Точно, корзинки. Все мои запасы жестоко переломали, похоже, что топтались по ним ногами.

— Холстов немного тонких и плотных, небелёных. Дров, хоть на месяц. Ещё мёд, орехи, пряные травы.

— Мёд у меня есть, хороший мёд, в этом году много накачали. Столько не съесть, — заметил кто-то из толпы.

— Орехов я принесу, с утра ребятню отправлю в лес — насобирают столько, сколько дотащат, — сказала улыбчивая молодая женщина.

— Пожалуй, продам тебе ведёрный чугунок, — решилась приземистая тётечка неопределённого возраста. — За три порося.

— У меня два! — ахнула я.

— Ладно, за два продам, — на удивление легко согласилась тётечка.

Хотя чему тут удивляться? Две! Две приличных по размеру свинки за средневековый чугунок объёмом в десять-двенадцать литров! Можно подумать, что я покупаю мультиварку последней модели. Которая не только готовит сама. Она сама чистит, режет, трёт и вообще добывает овощи и мясо. Скатерть-самобранка, короче — вот цена за ведёрный старый чугунок. Но без него никак. Хоть плачь.

Глава 39

Предложение тётечки шокировало не одну меня.

Молодуха, та, что пообещала орехи, повернулась к ней:

— Не с лавки ли ты, нынче, тётушка, упала? За чугунок поросятами брать!

Та воинственно упёрла руки в бока:

— Твоё какое дело? Дуй в лес, орехи собирай.

— Где видано за такую цену чугунок продавать? Чай, не телка торгуешь! — поддержала молодуху старушка с мудрыми глазами. — На ярмарке Ульне за порося три чугунка дадут, ещё и кувшин в придачу, чтобы почаще заглядывала.
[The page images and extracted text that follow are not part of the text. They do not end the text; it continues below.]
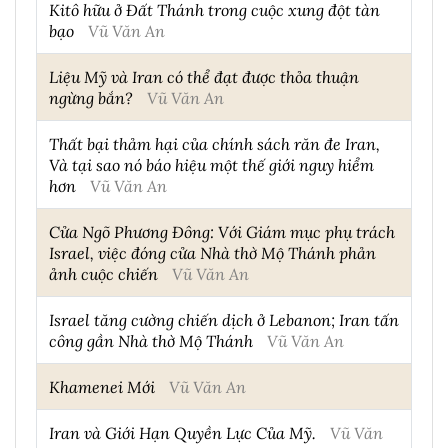
Kitô hữu ở Đất Thánh trong cuộc xung đột tàn
bạo
Vũ Văn An
Liệu Mỹ và Iran có thể đạt được thỏa thuận
ngừng bắn?
Vũ Văn An
Thất bại thảm hại của chính sách răn đe Iran,
Và tại sao nó báo hiệu một thế giới nguy hiểm
hơn
Vũ Văn An
Cửa Ngõ Phương Đông: Với Giám mục phụ trách
Israel, việc đóng cửa Nhà thờ Mộ Thánh phản
ảnh cuộc chiến
Vũ Văn An
Israel tăng cường chiến dịch ở Lebanon; Iran tấn
công gần Nhà thờ Mộ Thánh
Vũ Văn An
Khamenei Mới
Vũ Văn An
Iran và Giới Hạn Quyền Lực Của Mỹ.
Vũ Văn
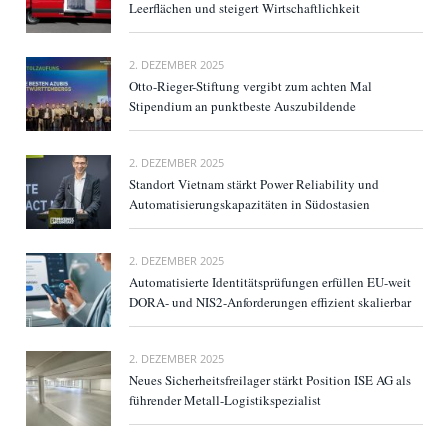
Leerflächen und steigert Wirtschaftlichkeit
2. DEZEMBER 2025
Otto-Rieger-Stiftung vergibt zum achten Mal
Stipendium an punktbeste Auszubildende
2. DEZEMBER 2025
Standort Vietnam stärkt Power Reliability und
Automatisierungskapazitäten in Südostasien
2. DEZEMBER 2025
Automatisierte Identitätsprüfungen erfüllen EU-weit
DORA- und NIS2-Anforderungen effizient skalierbar
2. DEZEMBER 2025
Neues Sicherheitsfreilager stärkt Position ISE AG als
führender Metall-Logistikspezialist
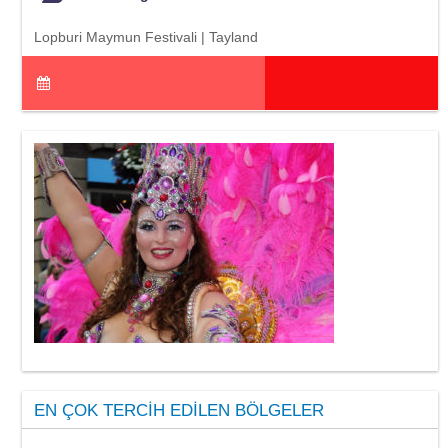
Lopburi Maymun Festivali | Tayland
EN ÇOK TERCIH EDILEN BÖLGELER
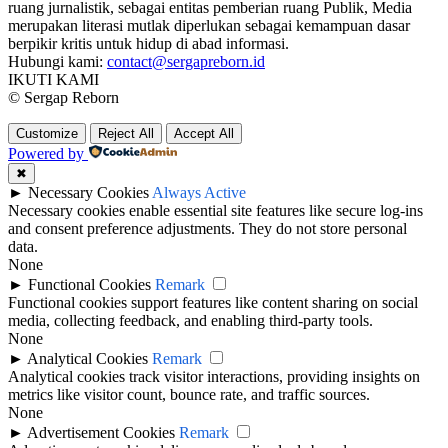
ruang jurnalistik, sebagai entitas pemberian ruang Publik, Media
merupakan literasi mutlak diperlukan sebagai kemampuan dasar
berpikir kritis untuk hidup di abad informasi.
Hubungi kami:
contact@sergapreborn.id
IKUTI KAMI
© Sergap Reborn
Customize
Reject All
Accept All
Powered by
✖
►
Necessary Cookies
Always Active
Necessary cookies enable essential site features like secure log-ins
and consent preference adjustments. They do not store personal
data.
None
►
Functional Cookies
Remark
Functional cookies support features like content sharing on social
media, collecting feedback, and enabling third-party tools.
None
►
Analytical Cookies
Remark
Analytical cookies track visitor interactions, providing insights on
metrics like visitor count, bounce rate, and traffic sources.
None
►
Advertisement Cookies
Remark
Я посмотрела на Феню. Что, правда? Феня одобрительно кивнула и плотно сжала губы. Мол, помалкивай, Ульна, не мешай народу развлекаться.

В самом деле. Вечер у сельчан сегодня точно удался — это же не просто посиделки с семками, это же целый цирк с конями! Разве что драки не хватает, но я очень надеюсь, то обойдёмся без неё. Физически я не в лучшей форме, к тому же голодная и уставшая. Я в принципе не люблю таких поворотов в выяснении отношений. Некрасиво это, и совсем неженственно.

— То на ярмарке, — протянула жадная тётенька, владелица чугунка. — Ярмарка только через месяц.

— Через два дня в соседнем селе рынок будет, они там каждую неделю в выходной день торгуют, — подсказал голос из толпы.

Тётенька небрежно от него отмахнулась:

— Рынок-то будет, но будут ли чугунки продавать? Большие. Как ей надо? Молчите? Вооот, — опять протянула она. — Потому, что в простой день мастеровые не попрутся, зачем им надо-то, за семь вёрст киселя хлебать? А прибудут, как удобно, со всеми купцами через месяц.

Владелица заветного чугунка посмотрела на меня:

— Так чё, берёшь за два порося? Больше предлагать не буду, ещё не хватало — уговаривать тебя! Себе оставлю, пусть дальше в чулане лежит. Есть не просит.

Я растерянно посмотрела на Феню. Что делать? Чугунок мне нужен, как воздух, не куплю сейчас — все планы прахом пойдут.

Старушка с мудрыми глазами вышла из толпы, и, опираясь на клюку, подошла ко мне.